Exercise data:
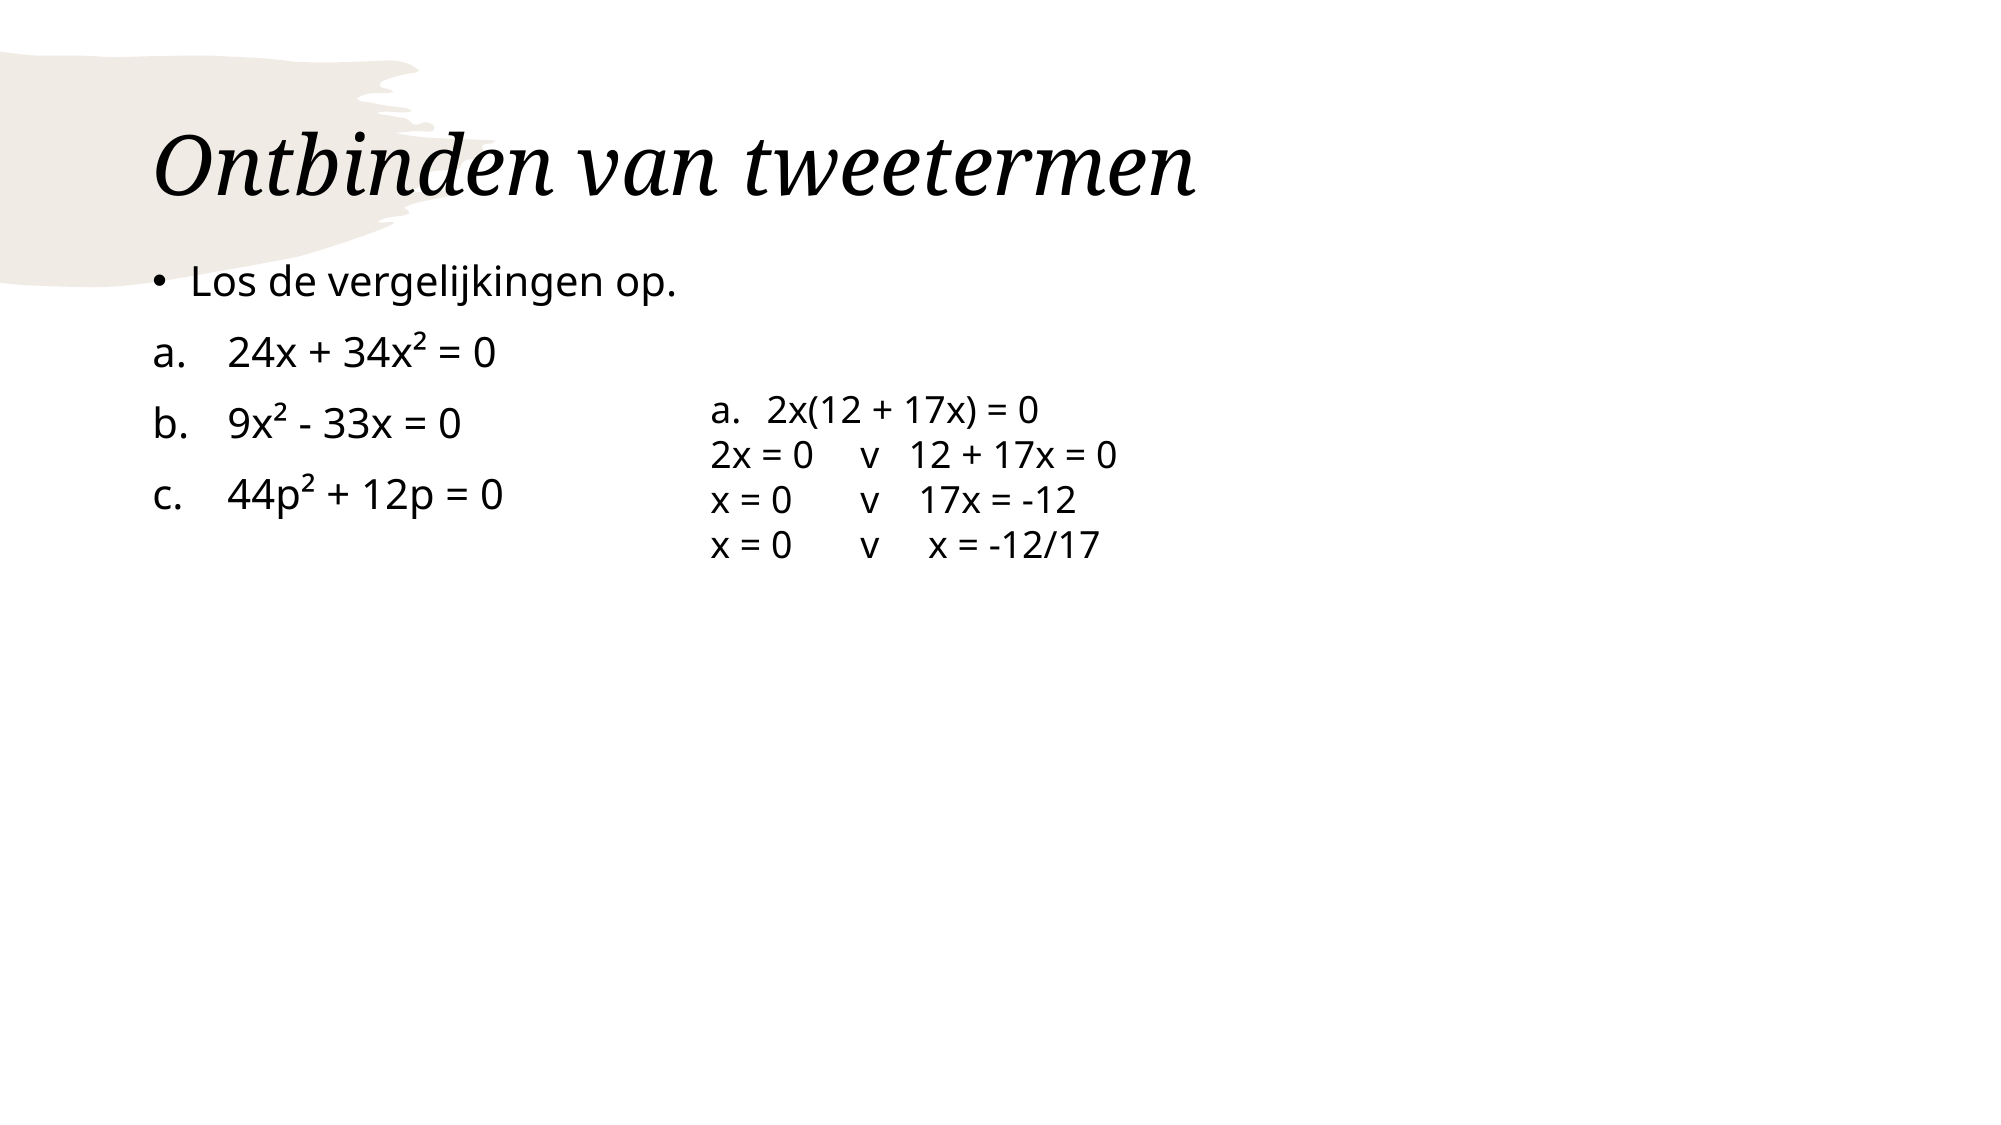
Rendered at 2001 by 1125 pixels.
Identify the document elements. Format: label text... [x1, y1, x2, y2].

text_box 2x(12 + 17x) = 0 2x = 0 v 12 + 17x = 0 x = 0 v 17x = -12 x = 0 v x = -12/17 [695, 379, 1513, 619]
list Los de vergelijkingen op. 24x + 34x² = 0 9x² - 33x = 0 44p² + 12p = 0 [137, 247, 846, 1031]
title Ontbinden van tweetermen [137, 59, 1863, 278]
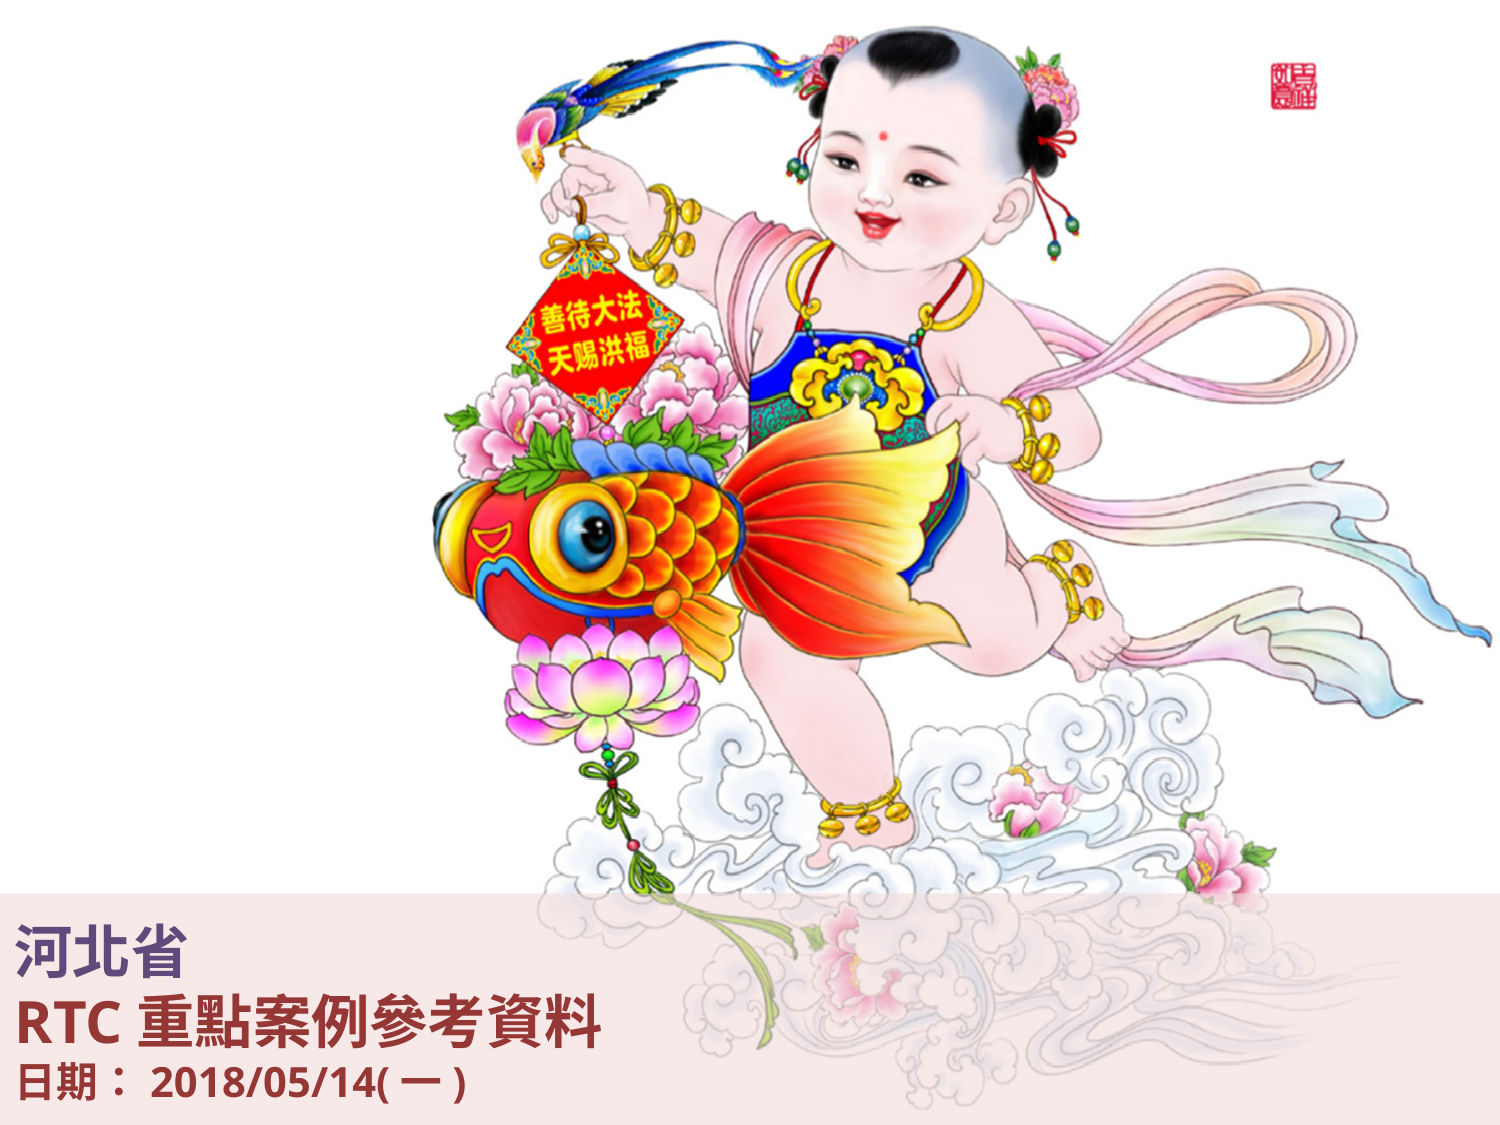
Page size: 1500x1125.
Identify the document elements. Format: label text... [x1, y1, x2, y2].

What this task involves:
The records above need retyping in full. Omit the pictures, and change nothing else.

Response box:
Rendered at 2001 by 1125 pixels.
Identify the document elements. Format: label text... [x1, y1, x2, y2].

text_box 2x(12 + 17x) = 0 2x = 0 v 12 + 17x = 0 x = 0 v 17x = -12 x = 0 v x = -12/17 [695, 379, 1513, 619]
list Los de vergelijkingen op. 24x + 34x² = 0 9x² - 33x = 0 44p² + 12p = 0 [137, 247, 846, 1031]
title Ontbinden van tweetermen [137, 59, 1863, 278]
Page size: 1500x1125.
Identify the document elements. Format: label text... [x1, y1, x2, y2].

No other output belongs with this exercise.